## EXERCISE INPUTS
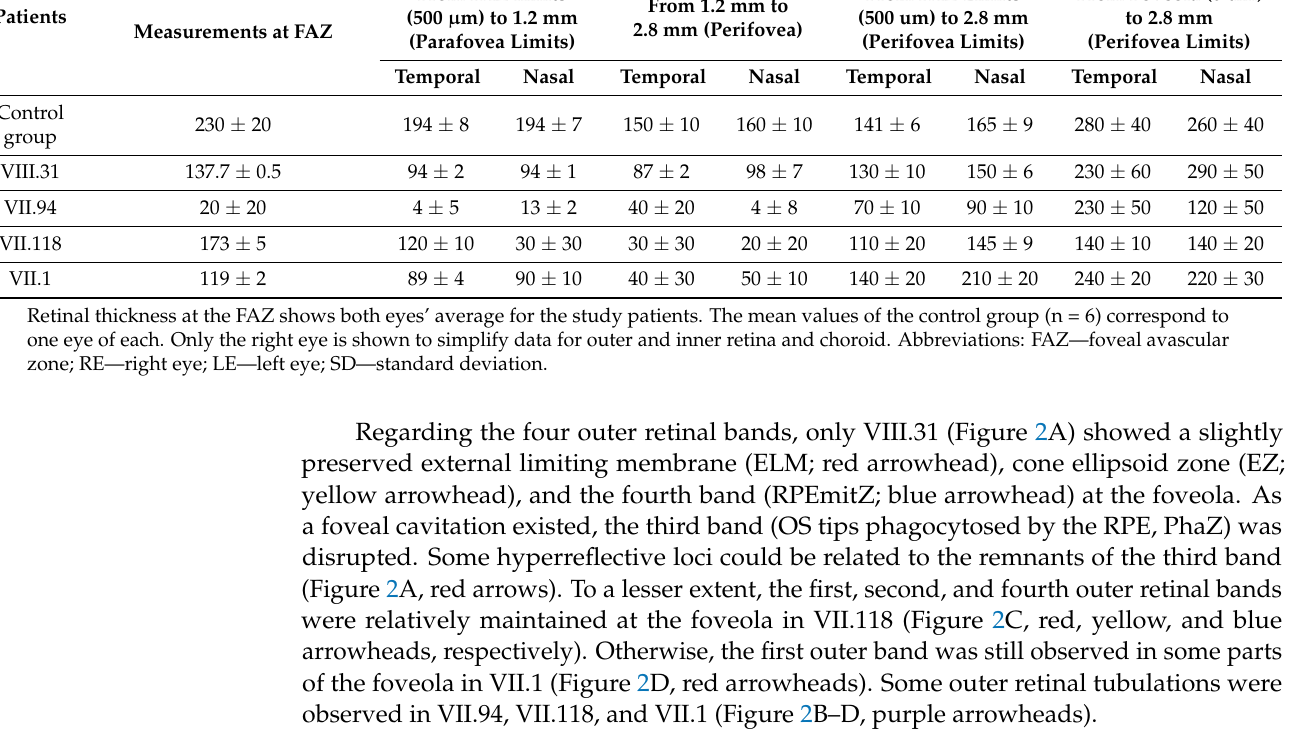
Table 2. Thickness in total, outer, and inner retina, and choroid in optical coherence tomography (OCT).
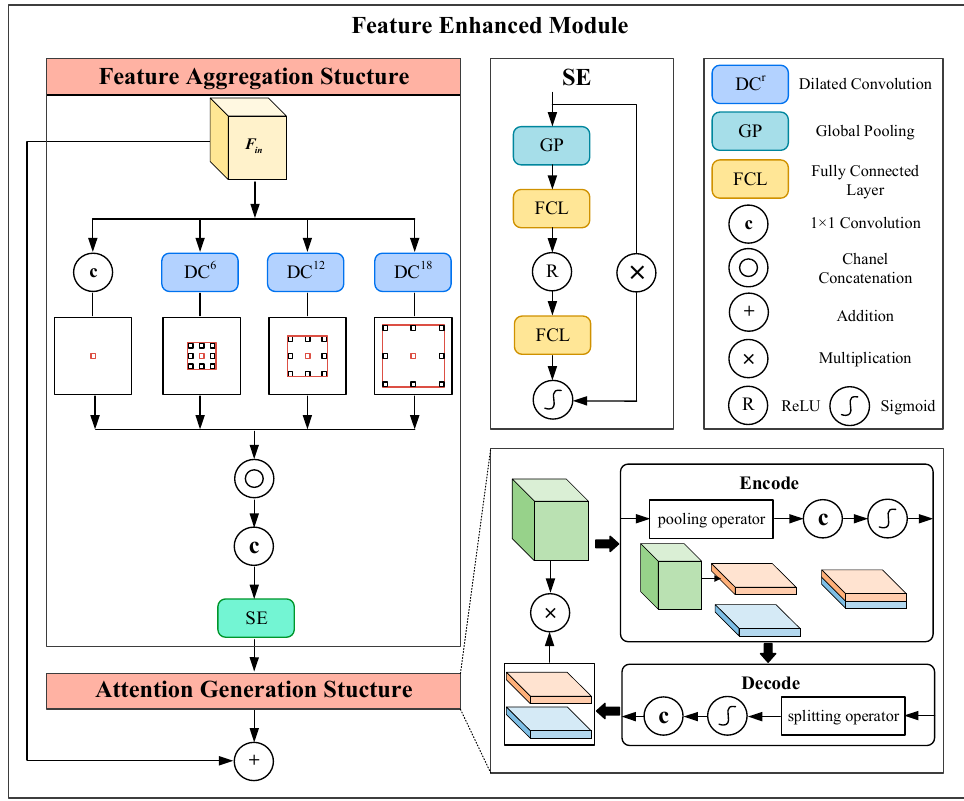
Figure 2. The structure of FEM .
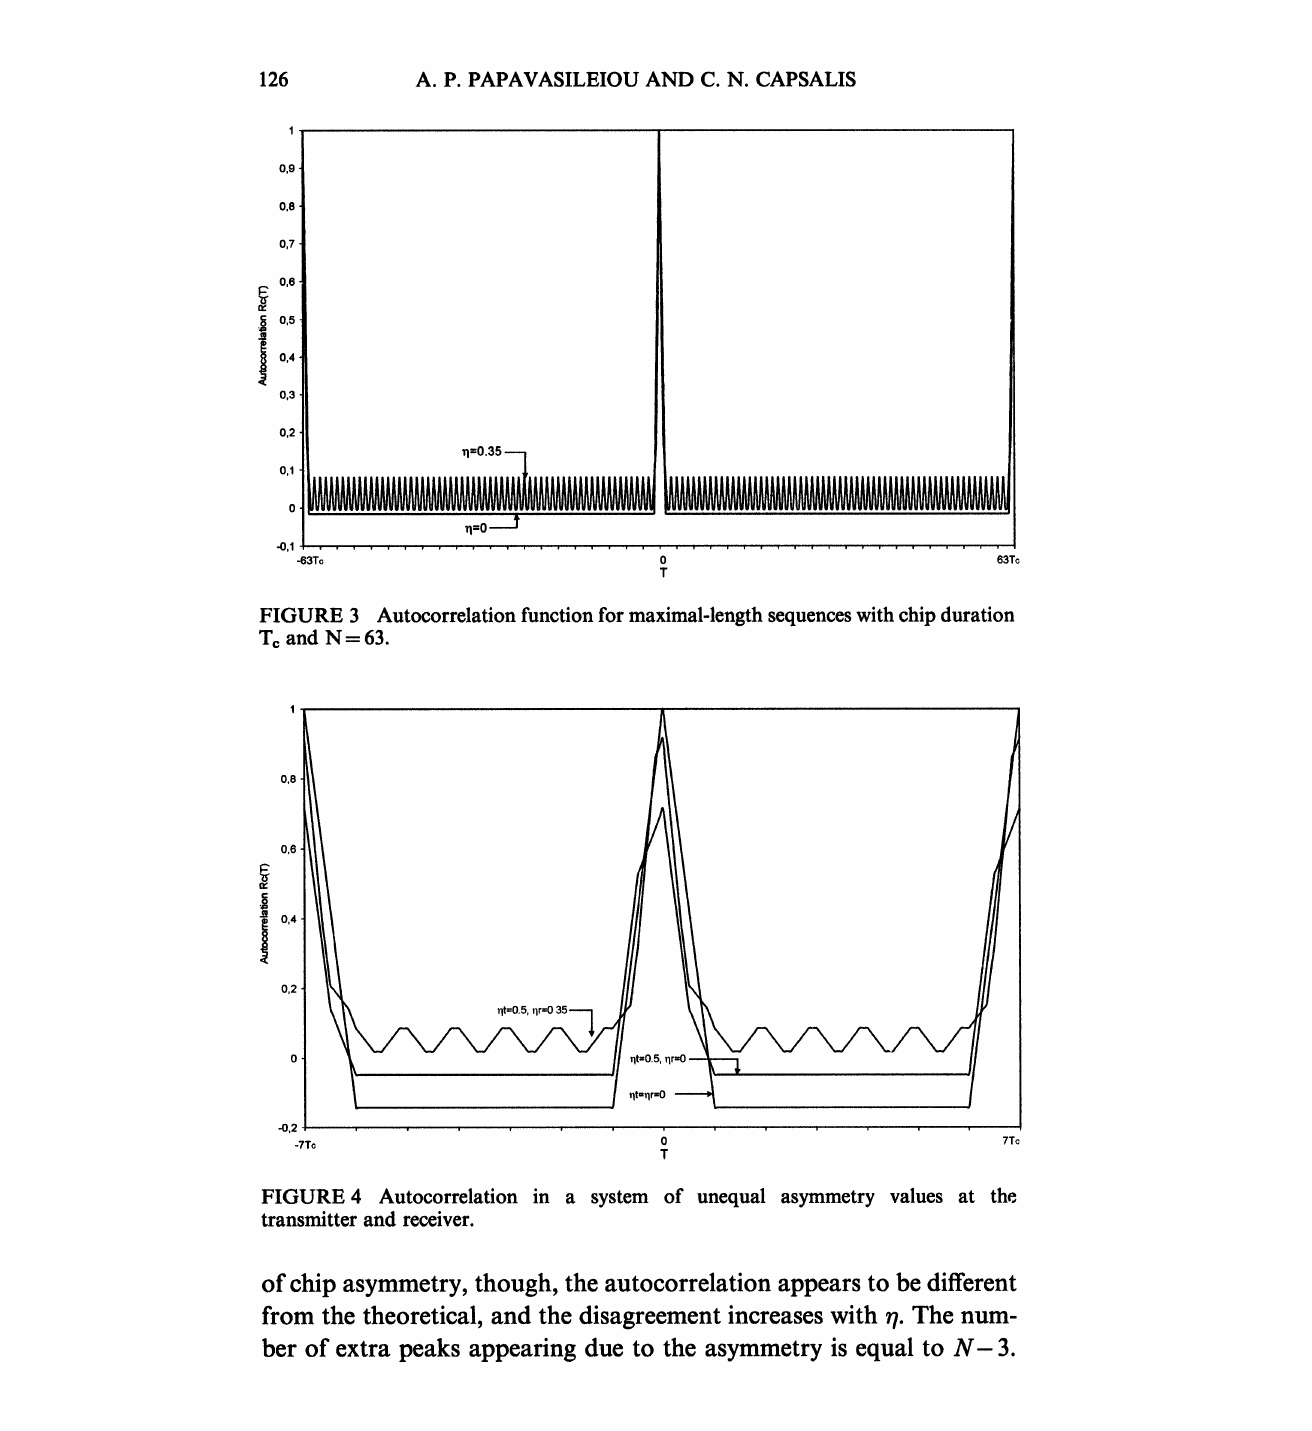
FIGURE 4 Autocorrelation in a system of unequal asymmetry values at the, transmitter and receiver. of chip asymmetry, though, the autocorrelation appears to be different from the theoretical, and the disagreement increases with r/. The num- ber of extra peaks appearing due to the asymmetry is equal to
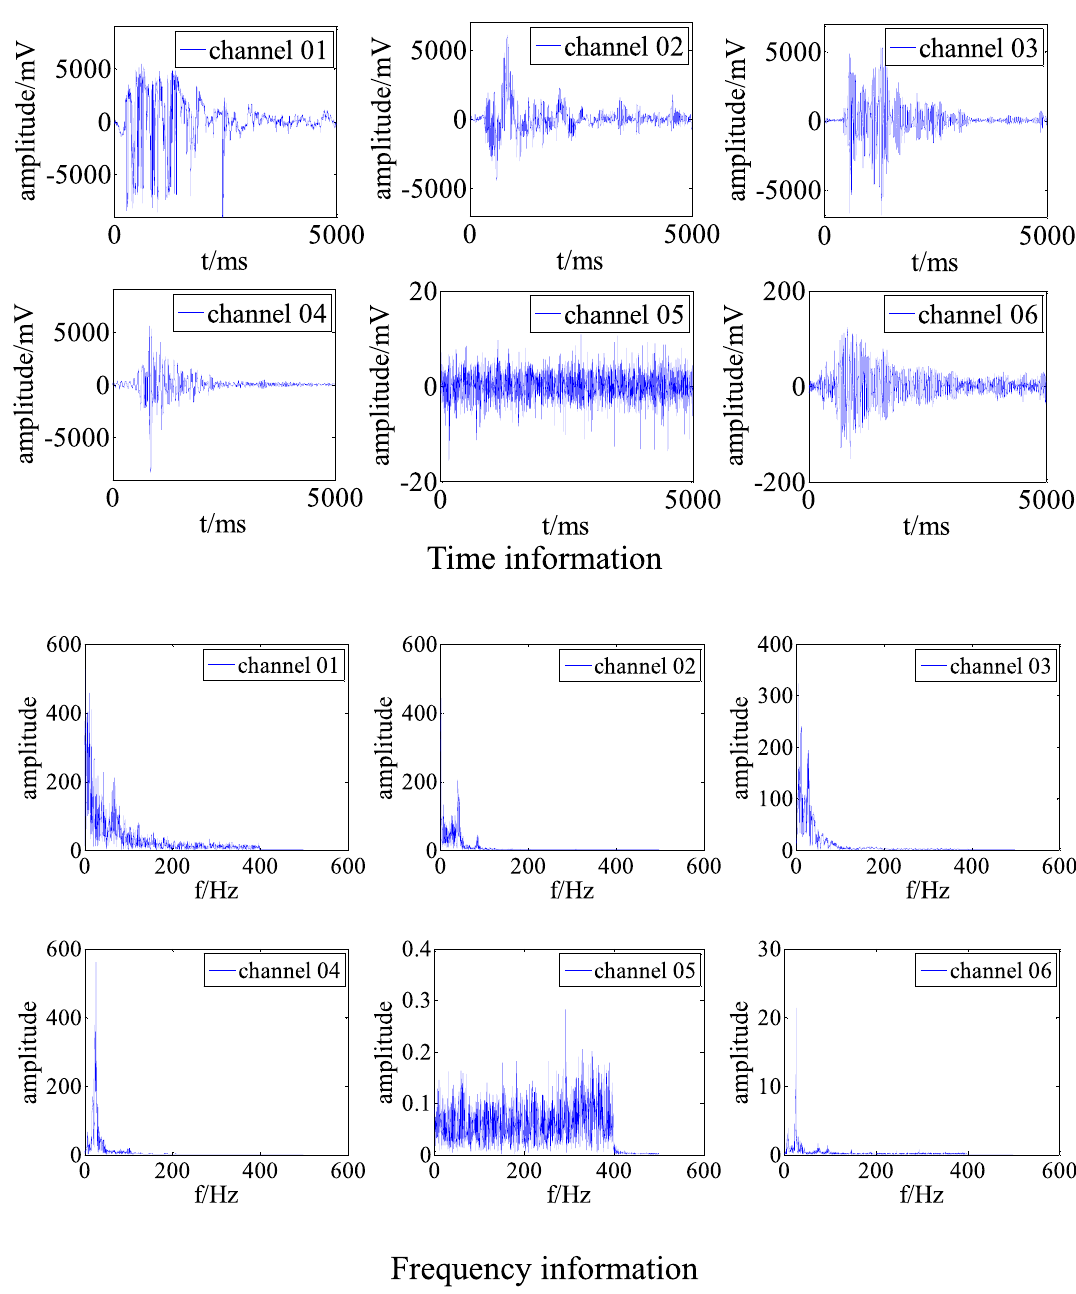
Figure 1. Multi-channel waveforms for a single event measured in the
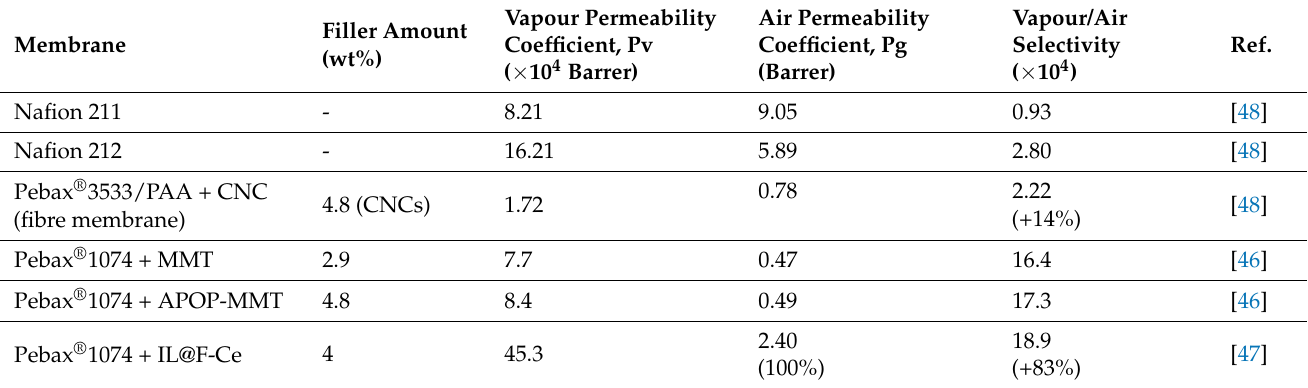
Table 8. Performance of Pebax-based MMMs as dehumidifiers for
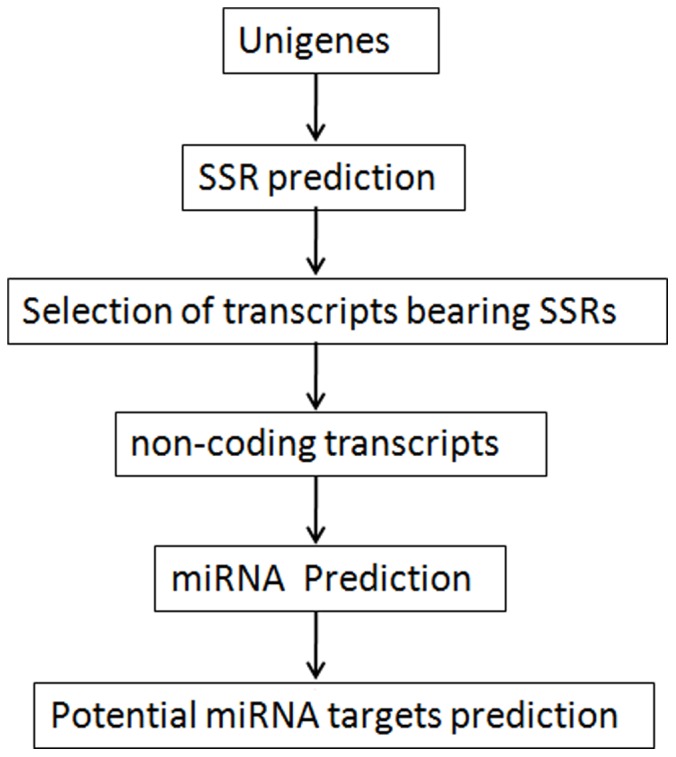
Bioinformatic pipeline followed for identification of SSR bearing pre-miRNAs and its possible targets.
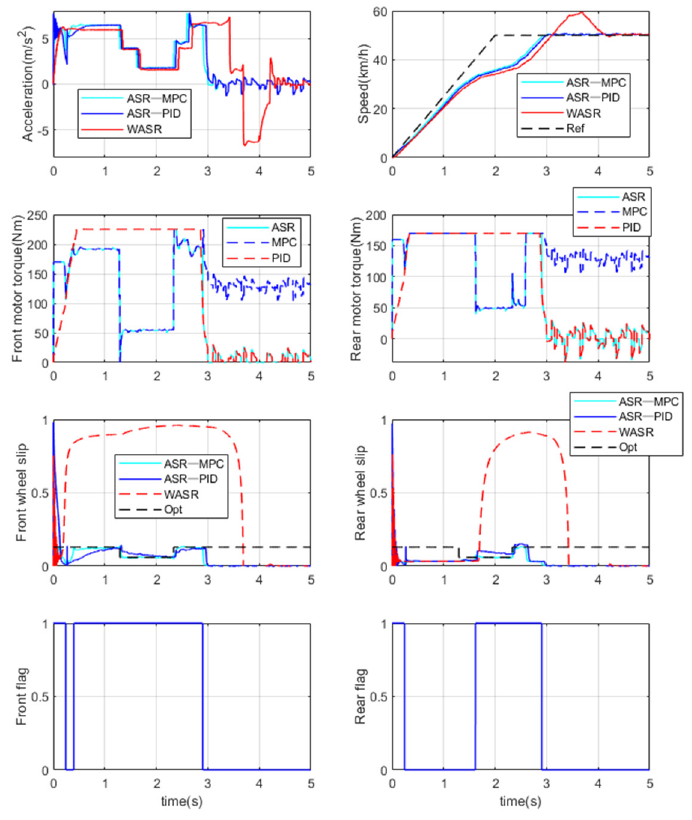
Figure 10. Vehicle starts on a docking road.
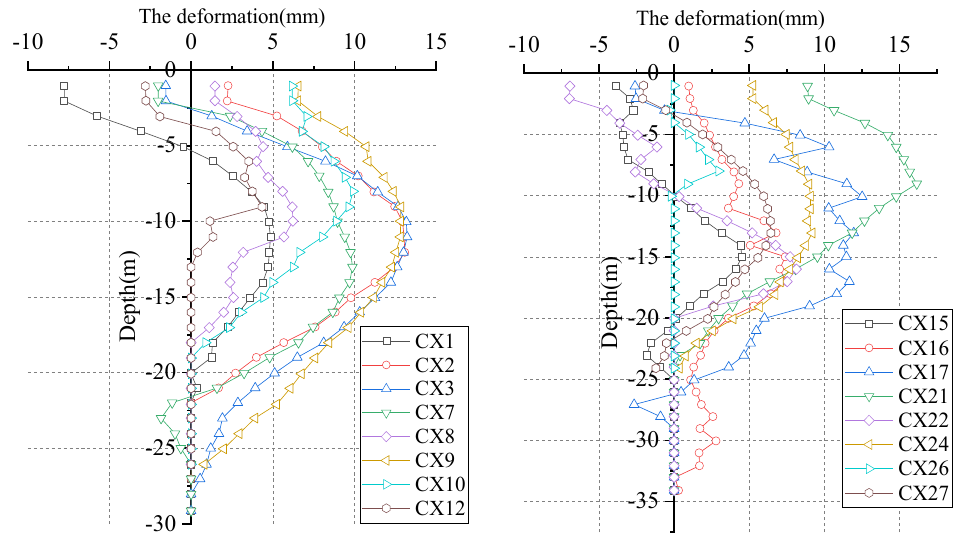
Figure 23. Deep displacement of the retaining structure during bowknot district excavation.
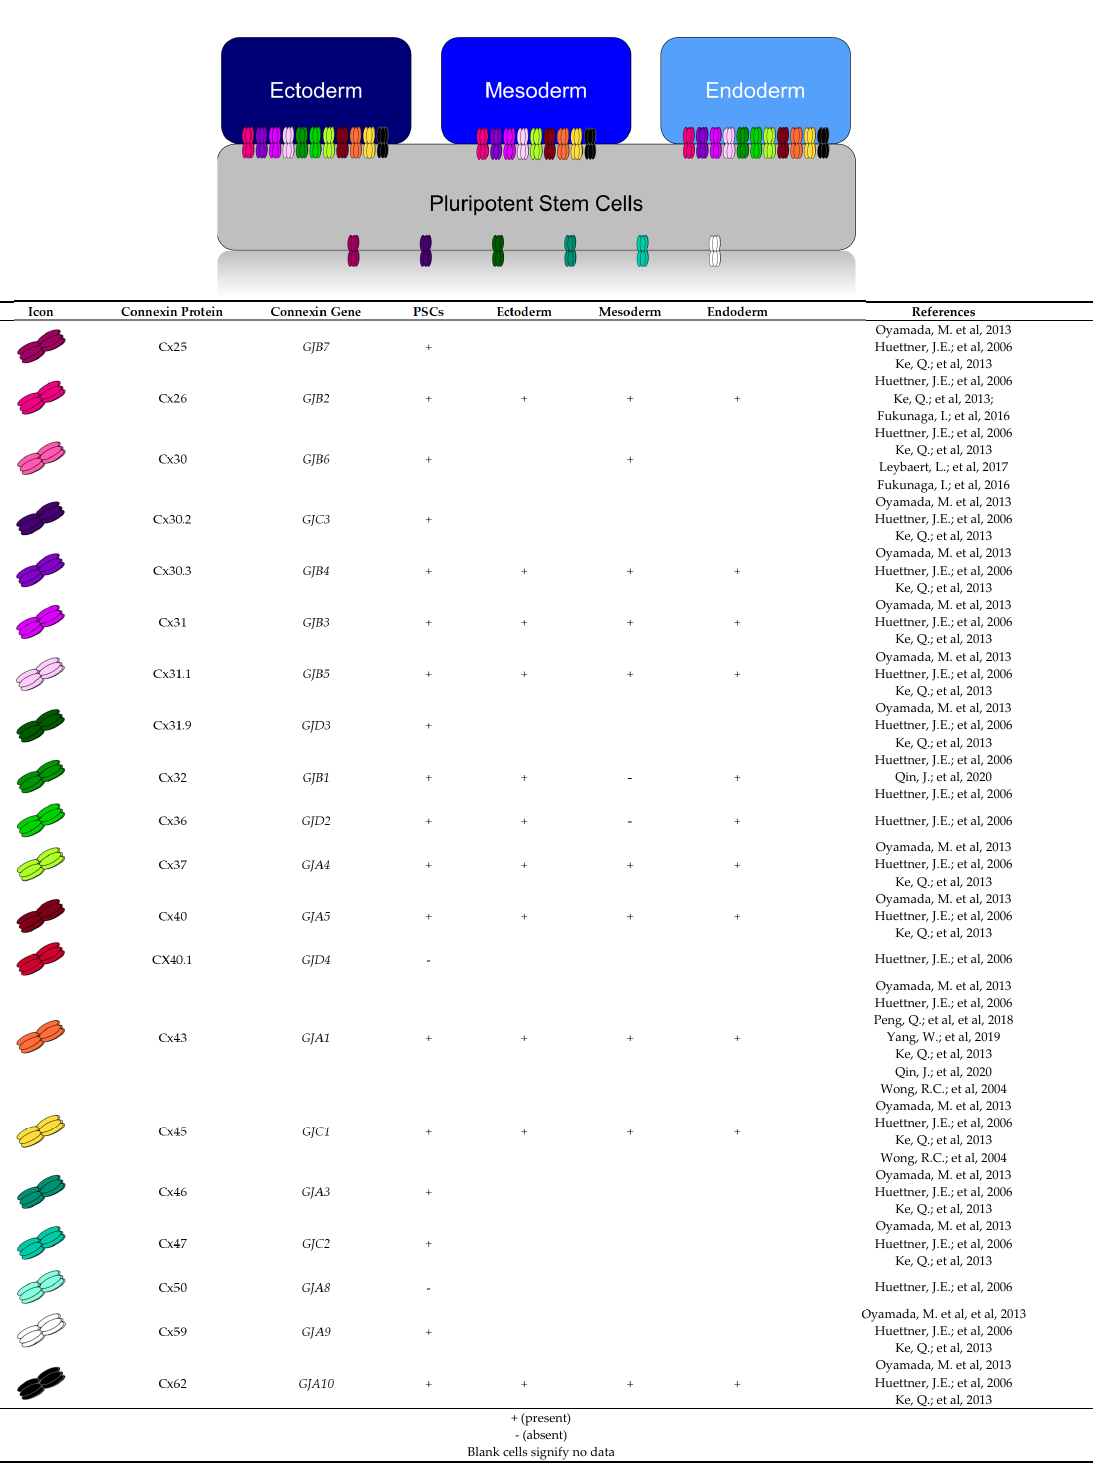
Figure 9. Human connexin expression profiles described in literature and this study. Human plu- ripotent stem cells express Cx40.1 [21] and Cx50 [21]. Cx23 expression in pluripotent stem cells and the three germ layers has not yet been characterized. Our study shows control iPSCs and the three germ layers express mRNA transcripts for Cx26 [21,38,51], Cx30.3 [7,21,38], Cx31 [7,21,38], Cx31.1 [7,21,38], Cx37 [7,21,38], Cx40 [7,21,38], Cx43 [7,21,22,27,38,43–45], Cx45 [7,21,38,45], and Cx62 [7,21,38]. Significant increases were viewed for mRNA transcripts of Cx62 in ectoderm; Cx45 in ectoderm and mesoderm; and for Cx30.3, Cx31, Cx32, Cx36, Cx37, and Cx40 in endo-derm. Transcripts for Cx32 and Cx36 were not detected in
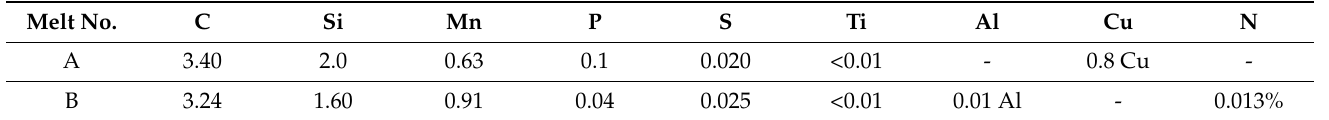
Table 1. Chemical composition of grey cast iron industrial research (%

## AIM OF THE TASK
Only the lines that contain the string "Table" should be copied from the entries above.

## SOLUTION TO THIS PROBLEM
Table 2. Thickness in total, outer, and inner retina, and choroid in optical coherence tomography (OCT).
Table 8. Performance of Pebax-based MMMs as dehumidifiers for
Table 1. Chemical composition of grey cast iron industrial research (%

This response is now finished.